Я открыла рот, чтобы возразить, но слов не нашлось. Он был прав. Чёрт возьми, он был прав.
— Я... — я попыталась что-то сказать, но он меня перебил.
— Нет, — отрезал он. — Не поел. Не было времени нянчиться с тобой и собой одновременно.
В его голосе не было злобы. Была усталость. И это обезоруживало сильнее любой колкости.
— Тогда поешь, — сказала я твёрже, отпуская его кофту и пытаясь выпрямиться во весь рост, хотя меня немного шатало. — Я... я принесу тебе. Там же ещё есть.

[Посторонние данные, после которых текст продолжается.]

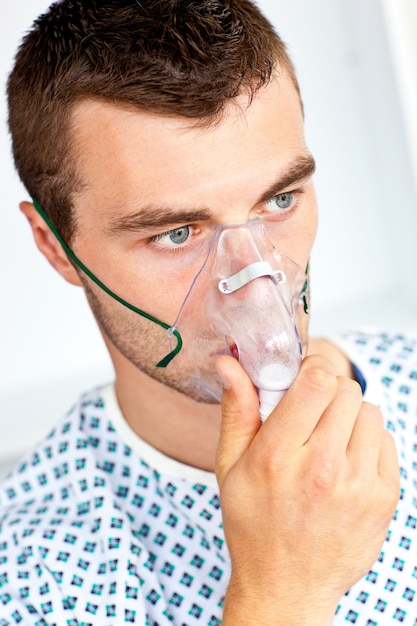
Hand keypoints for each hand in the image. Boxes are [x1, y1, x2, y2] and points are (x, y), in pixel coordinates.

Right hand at [215, 354, 399, 624]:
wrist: (287, 586)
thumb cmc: (253, 524)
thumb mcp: (230, 466)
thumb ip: (237, 409)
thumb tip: (228, 362)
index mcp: (277, 456)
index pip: (316, 382)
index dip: (312, 370)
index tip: (303, 381)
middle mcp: (321, 468)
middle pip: (346, 390)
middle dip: (328, 392)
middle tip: (313, 414)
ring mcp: (357, 485)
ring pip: (369, 411)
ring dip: (350, 416)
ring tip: (330, 439)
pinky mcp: (383, 498)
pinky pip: (387, 441)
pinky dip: (368, 442)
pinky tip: (347, 462)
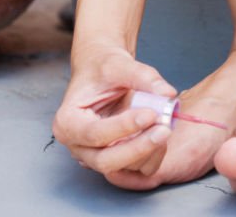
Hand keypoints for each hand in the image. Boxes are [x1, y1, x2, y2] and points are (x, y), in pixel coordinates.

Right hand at [52, 43, 177, 177]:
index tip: (151, 114)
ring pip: (122, 169)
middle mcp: (77, 145)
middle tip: (164, 129)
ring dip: (148, 152)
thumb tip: (168, 94)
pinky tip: (161, 136)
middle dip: (137, 148)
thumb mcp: (120, 64)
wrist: (103, 72)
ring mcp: (94, 156)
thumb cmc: (103, 68)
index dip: (124, 127)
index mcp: (67, 122)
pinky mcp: (113, 160)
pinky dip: (151, 157)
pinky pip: (134, 170)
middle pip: (106, 160)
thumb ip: (144, 77)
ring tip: (166, 127)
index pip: (95, 133)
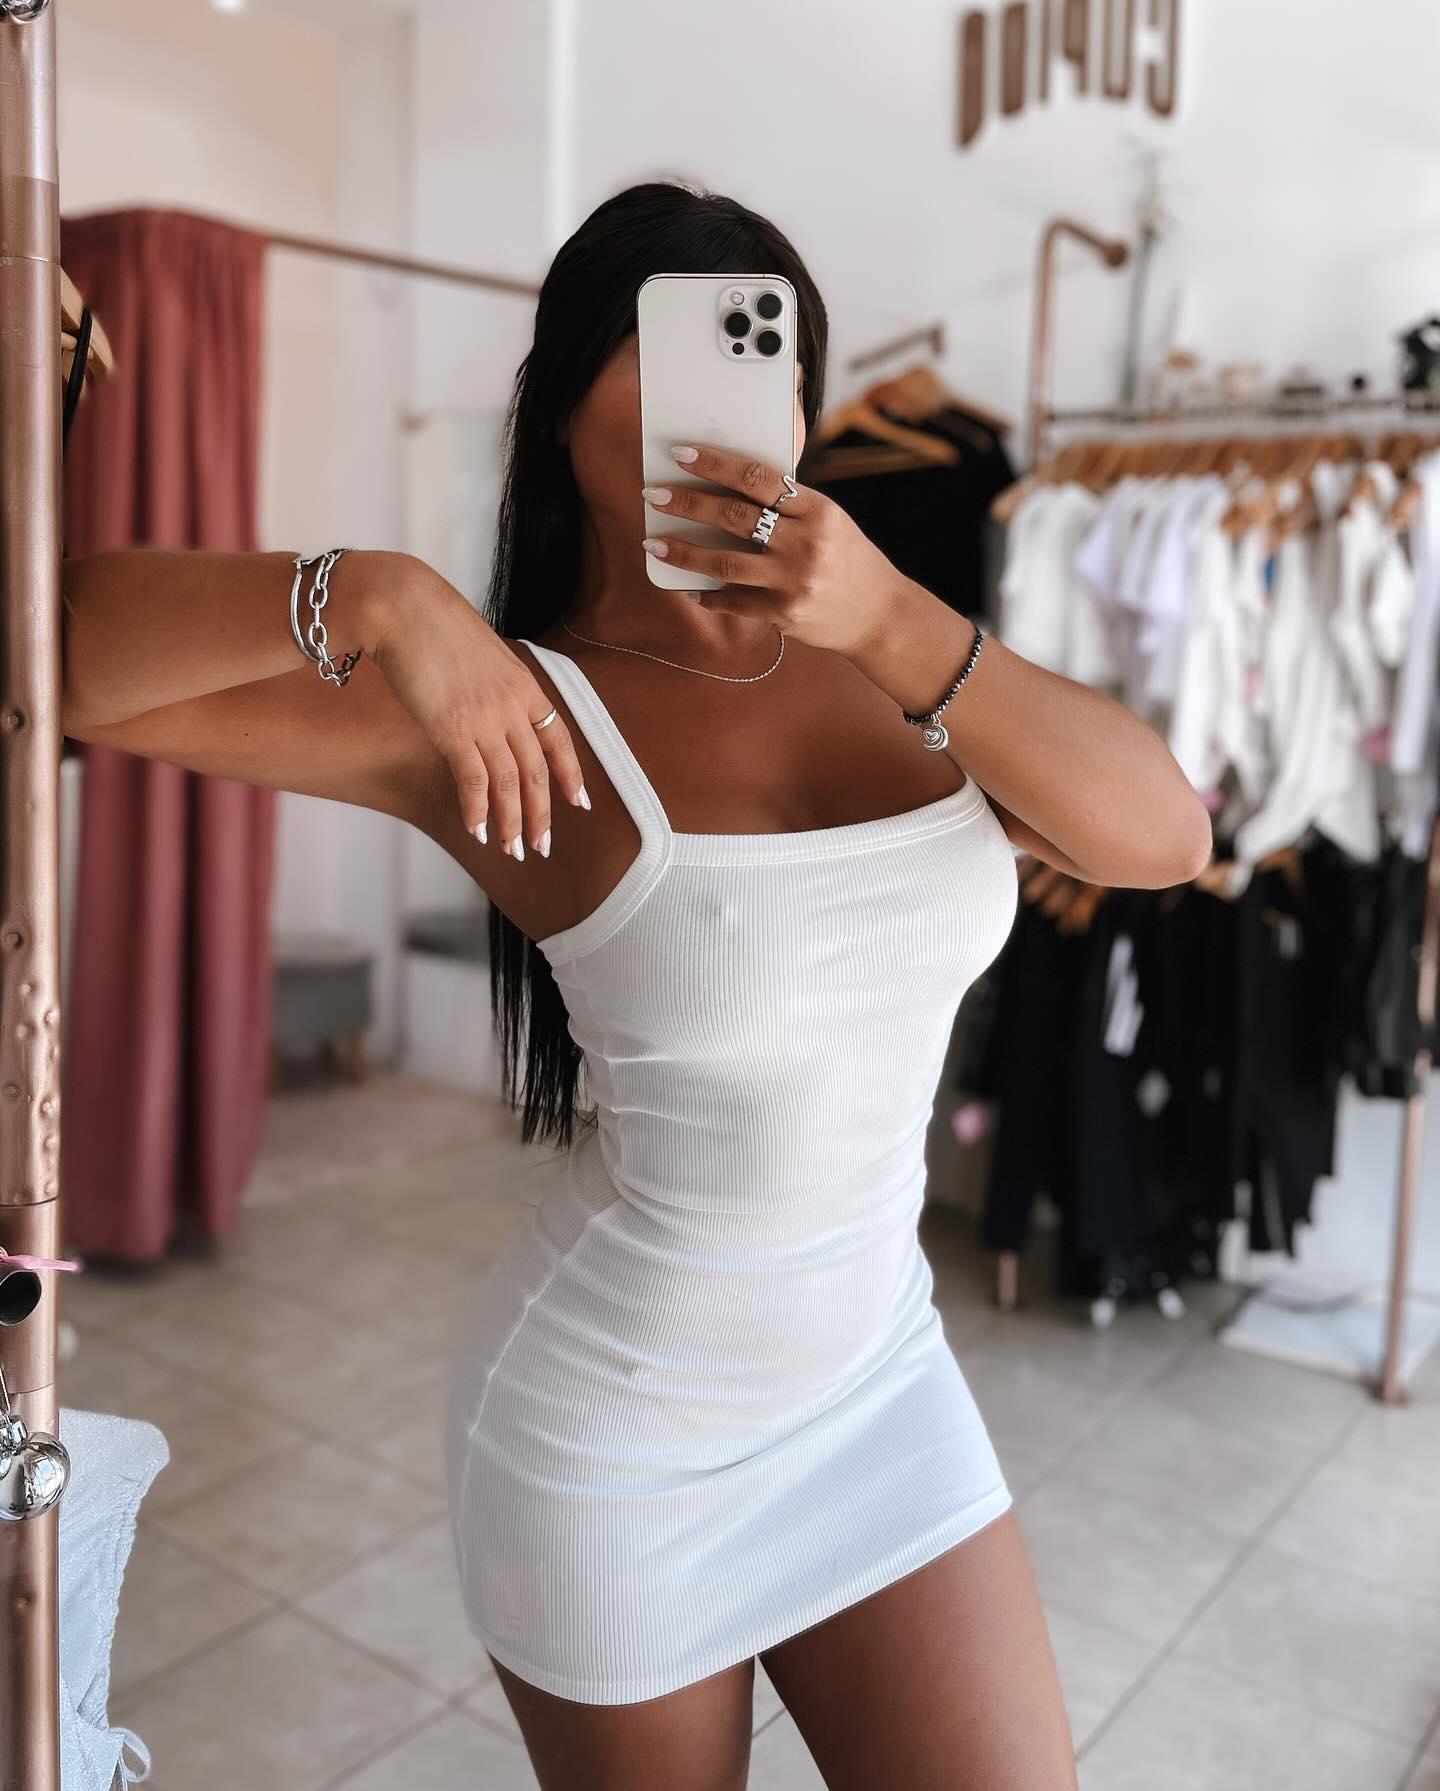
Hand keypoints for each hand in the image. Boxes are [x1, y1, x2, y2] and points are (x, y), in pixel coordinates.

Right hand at [367, 561, 588, 858]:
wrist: (403, 607)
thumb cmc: (432, 625)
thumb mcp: (479, 655)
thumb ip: (490, 689)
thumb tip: (483, 715)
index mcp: (524, 685)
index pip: (559, 738)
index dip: (571, 774)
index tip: (580, 802)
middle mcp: (513, 706)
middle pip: (537, 770)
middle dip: (541, 813)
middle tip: (542, 845)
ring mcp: (487, 719)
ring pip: (510, 783)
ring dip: (511, 822)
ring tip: (512, 850)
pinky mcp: (454, 730)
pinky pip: (474, 781)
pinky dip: (478, 810)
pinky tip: (477, 830)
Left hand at [640, 443, 905, 657]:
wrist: (879, 612)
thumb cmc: (847, 557)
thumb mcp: (828, 520)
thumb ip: (788, 505)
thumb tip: (729, 485)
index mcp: (817, 510)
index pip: (758, 479)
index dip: (716, 464)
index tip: (682, 454)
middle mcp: (806, 544)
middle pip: (734, 517)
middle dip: (688, 503)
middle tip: (653, 495)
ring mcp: (794, 581)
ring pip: (726, 563)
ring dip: (683, 553)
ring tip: (653, 544)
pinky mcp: (785, 614)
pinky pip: (736, 602)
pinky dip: (709, 595)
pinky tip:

Он смотрел на меня с таким невыразимым изумлением, будто я предложила ему полететь на Луну. —Ты с ума сошла окончательно? Ложись.
— Не лягу, пока ты не поешь, — я упрямо скрестила руки на груди, хотя это далось мне огромным усилием. — И... и можешь остаться. Если хочешь. Диван в гостиной свободен.
Я произнесла это быстро, глядя куда-то в сторону его плеча, не в силах выдержать его взгляд. В комнате повисла тяжёлая, напряжённая тишина. Я ждала, что он рассмеётся, что он скажет что-то ужасно обидное, что развернётся и уйдёт.
Но он молчал. Слишком долго молчал. Я рискнула поднять на него глаза.
Он смотрел на меня. Просто смотрел. Его лицо было серьёзным, все маски на мгновение спали. Он выглядел... ошарашенным. Сбитым с толку. Таким же потерянным, как и я.
— Ладно, — наконец выдохнул он, и его голос звучал хрипло и непривычно тихо. — Ладно, психованная. Угомонись. Я поем. Только чтобы ты заткнулась и наконец легла.
Он развернулся и вышел на кухню, оставив меня стоять посреди комнаты с бешено колотящимся сердцем. Я слышала, как он наливает себе бульон, как двигает стул.
Я медленно, как во сне, вернулась в кровать и укуталась в одеяло, прислушиваясь к звукам с кухни. Он ел. Он остался. Всё это было так нереально, что казалось сном наяву.
Через несколько минут он вернулся в комнату с пустой тарелкой в руках. Он поставил её на тумбочку и посмотрел на меня.
— Довольна? — буркнул он. — Теперь спи.
— А ты? — снова спросила я, уже засыпая. Силы окончательно покидали меня.
— Я на том дурацком диване, который ты мне любезно предоставила, — его голос прозвучал уже от двери. — Не храпи слишком громко. А то передумаю.
Дверь прикрылась. Я лежала в темноте, и по моим щекам текли слёзы. Не от боли, не от обиды. А от чего-то другого. От чего-то тёплого и непонятного, что разлилось внутри, согревая лучше любого лекарства.
Враг. Спал на моём диване. И почему-то это было самой правильной вещью на свете.